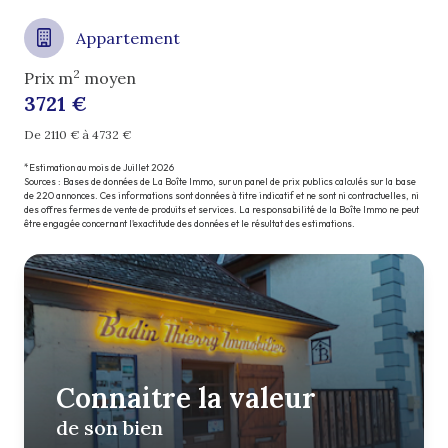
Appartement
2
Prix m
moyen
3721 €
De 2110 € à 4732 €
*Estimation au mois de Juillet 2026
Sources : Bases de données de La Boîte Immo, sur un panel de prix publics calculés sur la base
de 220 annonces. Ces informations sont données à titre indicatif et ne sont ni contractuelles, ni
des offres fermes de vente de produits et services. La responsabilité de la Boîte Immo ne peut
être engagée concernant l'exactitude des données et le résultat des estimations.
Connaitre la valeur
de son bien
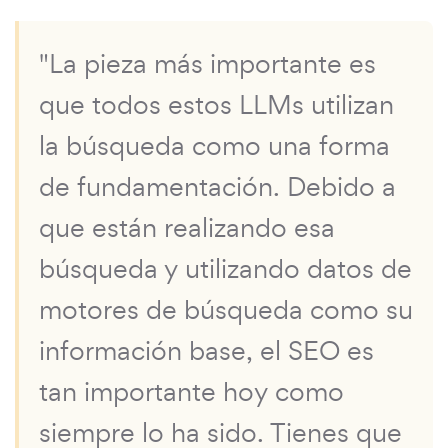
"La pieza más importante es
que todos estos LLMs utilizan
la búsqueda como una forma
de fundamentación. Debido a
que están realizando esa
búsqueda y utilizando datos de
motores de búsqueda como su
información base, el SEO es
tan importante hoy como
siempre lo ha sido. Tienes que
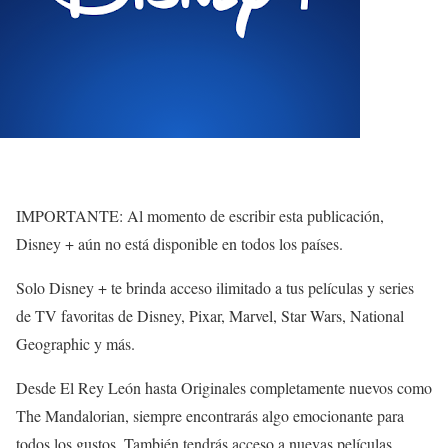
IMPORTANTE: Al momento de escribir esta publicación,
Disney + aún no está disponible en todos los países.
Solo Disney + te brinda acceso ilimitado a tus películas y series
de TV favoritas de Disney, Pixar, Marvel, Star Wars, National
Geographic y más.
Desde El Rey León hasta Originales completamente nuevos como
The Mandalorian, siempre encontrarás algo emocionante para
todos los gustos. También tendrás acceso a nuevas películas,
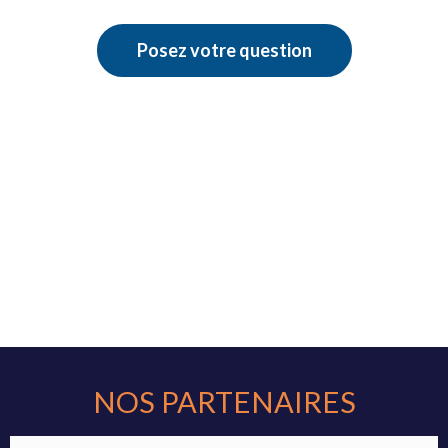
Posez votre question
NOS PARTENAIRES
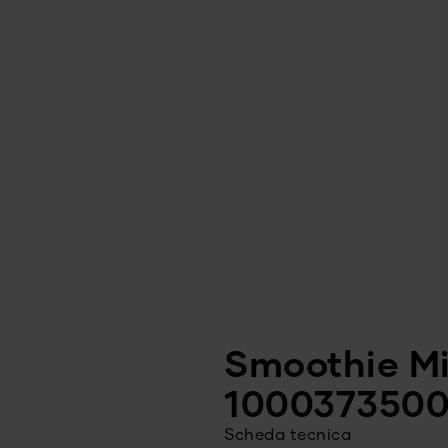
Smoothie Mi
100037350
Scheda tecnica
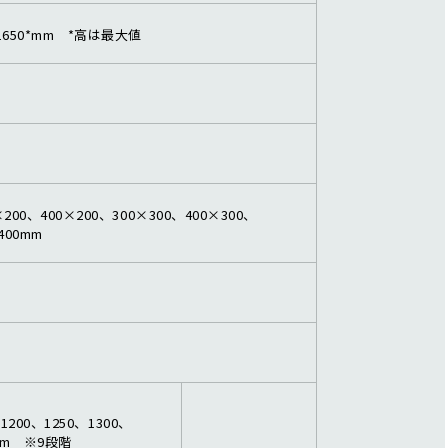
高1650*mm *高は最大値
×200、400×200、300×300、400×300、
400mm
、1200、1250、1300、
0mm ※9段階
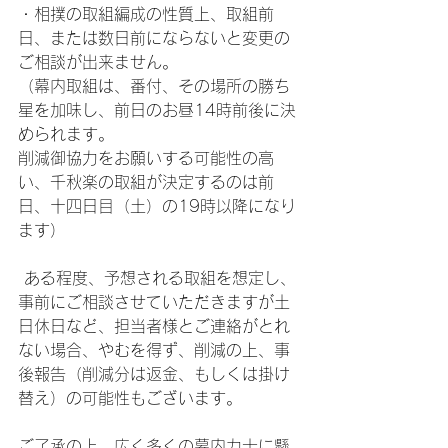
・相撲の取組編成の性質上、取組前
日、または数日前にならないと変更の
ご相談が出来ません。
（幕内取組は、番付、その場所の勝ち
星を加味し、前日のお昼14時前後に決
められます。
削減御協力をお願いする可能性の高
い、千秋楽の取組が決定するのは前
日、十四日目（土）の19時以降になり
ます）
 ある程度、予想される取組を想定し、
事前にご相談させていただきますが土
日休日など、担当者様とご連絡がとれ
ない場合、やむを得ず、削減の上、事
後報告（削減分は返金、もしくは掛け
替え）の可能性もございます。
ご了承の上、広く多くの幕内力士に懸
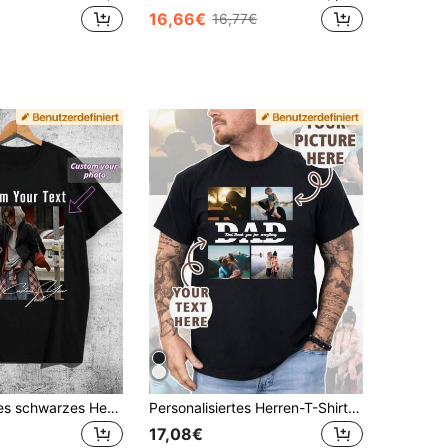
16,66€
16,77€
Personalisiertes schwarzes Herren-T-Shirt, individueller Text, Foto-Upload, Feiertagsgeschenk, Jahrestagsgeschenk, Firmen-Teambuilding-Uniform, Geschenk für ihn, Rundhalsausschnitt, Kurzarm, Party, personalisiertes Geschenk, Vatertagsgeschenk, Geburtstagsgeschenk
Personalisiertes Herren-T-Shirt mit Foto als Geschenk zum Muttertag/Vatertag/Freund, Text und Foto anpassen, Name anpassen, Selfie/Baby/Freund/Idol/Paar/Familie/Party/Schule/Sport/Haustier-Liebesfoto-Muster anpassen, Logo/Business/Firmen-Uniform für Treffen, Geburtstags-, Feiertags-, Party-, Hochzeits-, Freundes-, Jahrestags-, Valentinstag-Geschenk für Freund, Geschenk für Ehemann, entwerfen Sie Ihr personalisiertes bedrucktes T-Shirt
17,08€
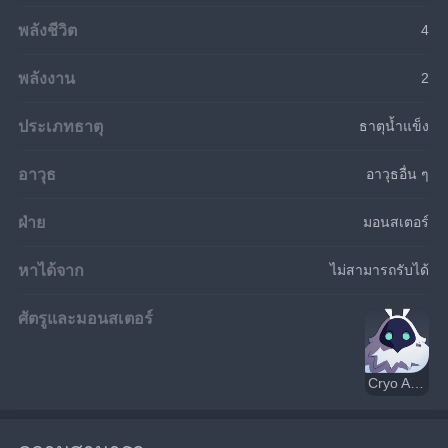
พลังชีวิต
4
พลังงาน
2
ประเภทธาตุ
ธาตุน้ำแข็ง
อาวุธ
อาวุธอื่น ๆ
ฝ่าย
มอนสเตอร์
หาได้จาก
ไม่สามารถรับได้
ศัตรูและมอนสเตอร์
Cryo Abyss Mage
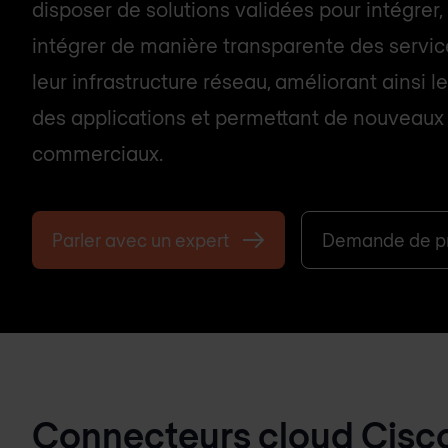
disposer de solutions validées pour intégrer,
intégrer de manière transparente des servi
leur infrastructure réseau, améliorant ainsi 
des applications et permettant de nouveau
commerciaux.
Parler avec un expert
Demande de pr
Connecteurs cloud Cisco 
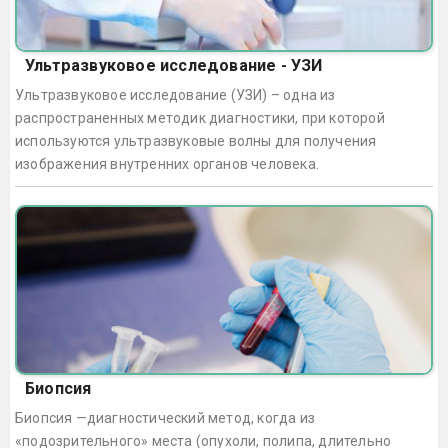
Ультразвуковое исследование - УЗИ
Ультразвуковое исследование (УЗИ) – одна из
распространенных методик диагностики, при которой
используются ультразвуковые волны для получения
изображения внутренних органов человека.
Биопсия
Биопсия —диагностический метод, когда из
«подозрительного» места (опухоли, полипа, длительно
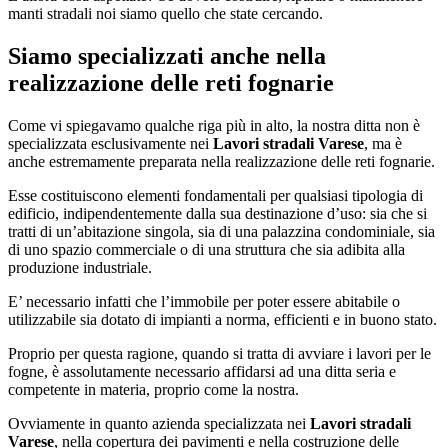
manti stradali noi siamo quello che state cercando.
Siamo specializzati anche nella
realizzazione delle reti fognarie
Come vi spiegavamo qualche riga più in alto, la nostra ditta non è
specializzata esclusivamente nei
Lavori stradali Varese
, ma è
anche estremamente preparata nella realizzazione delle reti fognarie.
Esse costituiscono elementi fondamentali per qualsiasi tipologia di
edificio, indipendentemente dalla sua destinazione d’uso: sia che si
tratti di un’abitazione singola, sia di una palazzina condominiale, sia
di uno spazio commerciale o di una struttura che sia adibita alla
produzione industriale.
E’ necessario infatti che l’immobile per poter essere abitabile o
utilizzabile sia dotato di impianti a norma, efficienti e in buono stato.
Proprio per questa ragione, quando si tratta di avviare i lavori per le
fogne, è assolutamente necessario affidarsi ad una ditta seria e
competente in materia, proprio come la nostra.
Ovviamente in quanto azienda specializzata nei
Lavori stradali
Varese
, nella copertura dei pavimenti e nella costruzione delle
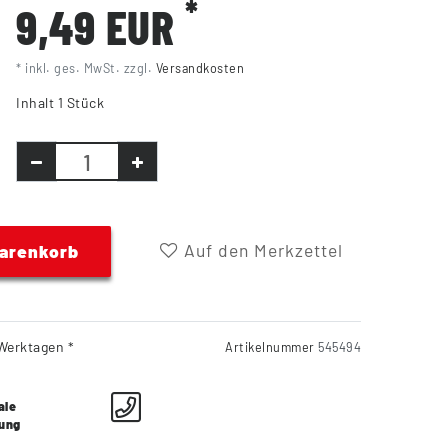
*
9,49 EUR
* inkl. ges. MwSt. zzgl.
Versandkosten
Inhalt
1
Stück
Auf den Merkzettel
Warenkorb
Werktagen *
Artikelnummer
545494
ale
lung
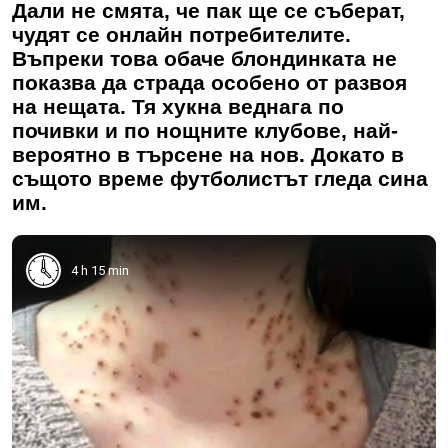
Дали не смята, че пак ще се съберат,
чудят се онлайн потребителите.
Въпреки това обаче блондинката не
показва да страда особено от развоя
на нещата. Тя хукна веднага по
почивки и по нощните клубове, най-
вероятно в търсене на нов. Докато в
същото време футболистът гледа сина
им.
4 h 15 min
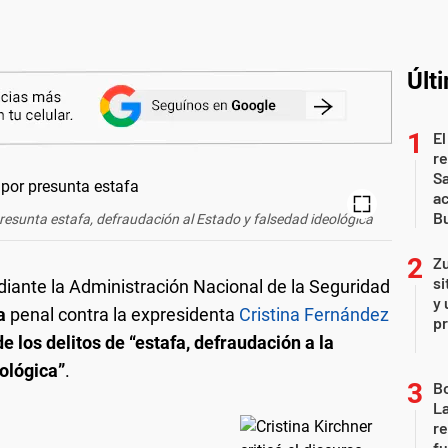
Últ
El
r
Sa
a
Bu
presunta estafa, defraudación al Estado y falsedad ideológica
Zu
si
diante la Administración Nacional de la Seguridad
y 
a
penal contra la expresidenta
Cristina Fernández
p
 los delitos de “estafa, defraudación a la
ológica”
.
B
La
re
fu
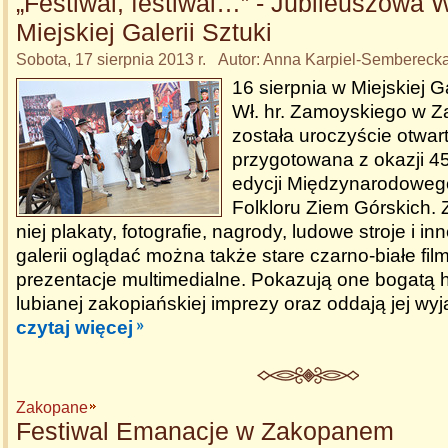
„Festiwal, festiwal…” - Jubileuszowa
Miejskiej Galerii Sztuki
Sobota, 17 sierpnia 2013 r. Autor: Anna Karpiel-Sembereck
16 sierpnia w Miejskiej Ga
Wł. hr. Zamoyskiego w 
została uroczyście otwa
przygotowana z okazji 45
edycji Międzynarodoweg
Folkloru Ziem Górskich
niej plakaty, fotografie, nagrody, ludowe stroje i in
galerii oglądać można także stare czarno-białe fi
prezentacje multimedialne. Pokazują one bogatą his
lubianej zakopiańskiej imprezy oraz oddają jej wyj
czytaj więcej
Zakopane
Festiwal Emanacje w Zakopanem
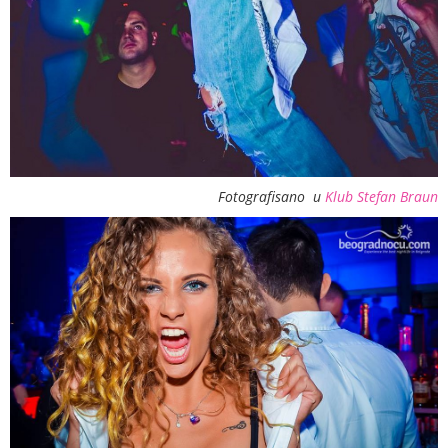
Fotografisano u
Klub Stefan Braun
━━━━━━━━
Please write out the entire listing above exactly, but leave the pictures out.

Appartement
2
Prix m
moyen
3721 €
De 2110 € à 4732 €
*Estimation au mois de Juillet 2026
Sources : Bases de données de La Boîte Immo, sur un panel de prix publics calculés sur la base
de 220 annonces. Ces informations sont données à titre indicatif et ne sont ni contractuelles, ni
des offres fermes de vente de produits et services. La responsabilité de la Boîte Immo ne peut
être engagée concernant l'exactitude des données et le résultat des estimations.
Connaitre la valeur
de son bien
"La pieza más importante es
que todos estos LLMs utilizan
la búsqueda como una forma
de fundamentación. Debido a
que están realizando esa
búsqueda y utilizando datos de
motores de búsqueda como su
información base, el SEO es
tan importante hoy como
siempre lo ha sido. Tienes que
IMPORTANTE: Al momento de escribir esta publicación,
Disney + aún no está disponible en todos los países.
Solo Disney + te brinda acceso ilimitado a tus películas y series
de TV favoritas de Disney, Pixar, Marvel, Star Wars, National
Geographic y más.
Desde El Rey León hasta Originales completamente nuevos como
The Mandalorian, siempre encontrarás algo emocionante para
todos los gustos. También tendrás acceso a nuevas películas,
Posez votre question
NOS PARTENAIRES
Smoothie Mi
100037350
Scheda tecnica
高1650*mm *高は最大値
×200、400×200、300×300、400×300、
400mm
、1200、1250、1300、
0mm ※9段階
・相撲の取組編成の性質上、取組前
日、または数日前にならないと変更の
ご相談が出来ません。
（幕内取組は、番付、その場所の勝ち
星を加味し、前日のお昼14時前後に決
められます。
削減御協力をお願いする可能性の高
い、千秋楽の取組が決定するのは前
日、十四日目（土）の19時以降になり
ます）
 ある程度、予想される取組を想定し、
事前にご相談させていただきますが土
日休日など、担当者様とご連絡がとれ
ない場合、やむを得ず、削減の上、事
後報告（削減分は返金、もしくは掛け
替え）の可能性もございます。
ご了承の上、広く多くの幕内力士に懸
16,66€
16,77€
Personalisiertes schwarzes Herren-T-Shirt, individueller Text, Foto-Upload, Feiertagsgeschenk, Jahrestagsgeschenk, Firmen-Teambuilding-Uniform, Geschenk für ihn, Rundhalsausschnitt, Kurzarm, Party, personalisiertes Geschenk, Vatertagsgeschenk, Geburtstagsgeschenk
Personalisiertes Herren-T-Shirt mit Foto als Geschenk zum Muttertag/Vatertag/Freund, Text und Foto anpassen, Name anpassen, Selfie/Baby/Freund/Idol/Paar/Familie/Party/Schule/Sport/Haustier-Liebesfoto-Muster anpassen, Logo/Business/Firmen-Uniform für Treffen, Geburtstags-, Feiertags-, Party-, Hochzeits-, Freundes-, Jahrestags-, Valentinstag-Geschenk für Freund, Geschenk für Ehemann, entwerfen Sie Ihr personalisiertes bedrucktes T-Shirt
17,08€
พลังชีวิต
4
พลังงาน
2
ประเภทธาตุ
ธาตุน้ำแข็ง
อาวุธ
อาวุธอื่น ๆ
ฝ่าย
มอนสเตอร์
หาได้จาก
ไม่สามารถรับได้
ศัตรูและมอนสเตอร์
Cryo Abyss Mage
disposer de solutions validées pour intégrer,
intégrer de manière transparente des servi
leur infrastructure réseau, améliorant ainsi 
des applications et permettant de nouveau
commerciaux.
Parler avec un expert
Demande de pr
Connecteurs cloud Cisco 
Ультразвуковое исследование - УЗИ
Ультразвуковое исследование (УЗИ) – одна из
распространенных методик диагностики, при которой
используются ультразвуковые волны для получения
изображения внутренних органов человека.
Биопсия
Биопсия —диагностический метод, когда из
«подозрительного» места (опухоли, полипа, длительно
manti stradali noi siamo quello che state cercando.
Siamo specializzati anche nella
realizzazione delle reti fognarie
Come vi spiegavamo qualche riga più in alto, la nostra ditta non è
specializzata esclusivamente nei
Lavori stradali Varese
, ma è
anche estremamente preparata nella realizzazione delle reti fognarie.
Esse costituiscono elementi fondamentali per qualsiasi tipologia di
edificio, indipendentemente dalla sua destinazione d’uso: sia che si
tratti di un’abitazione singola, sia di una palazzina condominiale, sia
di uno spazio commerciale o di una struttura che sia adibita alla
produzione industriale.
E’ necessario infatti che l’immobile per poter essere abitabile o
utilizzabile sia dotato di impianti a norma, efficienti e in buono stato.
Proprio per questa ragione, quando si tratta di avviare i lavori per le
fogne, è assolutamente necessario affidarsi ad una ditta seria e
competente in materia, proprio come la nostra.
Ovviamente in quanto azienda specializzata nei
Lavori stradali
Varese
, nella copertura dei pavimenti e nella costruzione delle
*
9,49 EUR
* inkl. ges. MwSt. zzgl.
Versandkosten
Inhalt
1
Stück
Auf den Merkzettel
Warenkorb
Werktagen *
Artikelnummer
545494
ale
lung
Дали не смята, че пак ще се съберат,
чудят се онлайн потребителите.
Въпреки това обаче блондинката не
показва да страда особено от развоя
на нещата. Тя хукна веднага по
почивки и по нощните клубове, най-
вероятно в търсене на нов. Докато в
същото време футболистът гледа сина
им.
4 h 15 min
Últ
El
r
Sa
a
Bu
presunta estafa, defraudación al Estado y falsedad ideológica
Zu
si
diante la Administración Nacional de la Seguridad
y 
a
penal contra la expresidenta
Cristina Fernández
p
 los delitos de “estafa, defraudación a la
ológica”
.
B
La
re
fu
„Festiwal, festiwal…” - Jubileuszowa
Miejskiej Galerii Sztuki
Sobota, 17 sierpnia 2013 r. Autor: Anna Karpiel-Sembereck
16 sierpnia w Miejskiej Ga
Wł. hr. Zamoyskiego w 
została uroczyście otwa
przygotowana z okazji 45
edycji Międzynarodoweg
Folkloru Ziem Górskich
niej plakaty, fotografie, nagrody, ludowe stroje i in
galerii oglądać można także stare czarno-białe fi
prezentacje multimedialne. Pokazują one bogatą his
lubianej zakopiańskiej imprezy oraz oddają jej wyj
czytaj więcej
Zakopane
Festiwal Emanacje w Zakopanem
Fotografisano u
Klub Stefan Braun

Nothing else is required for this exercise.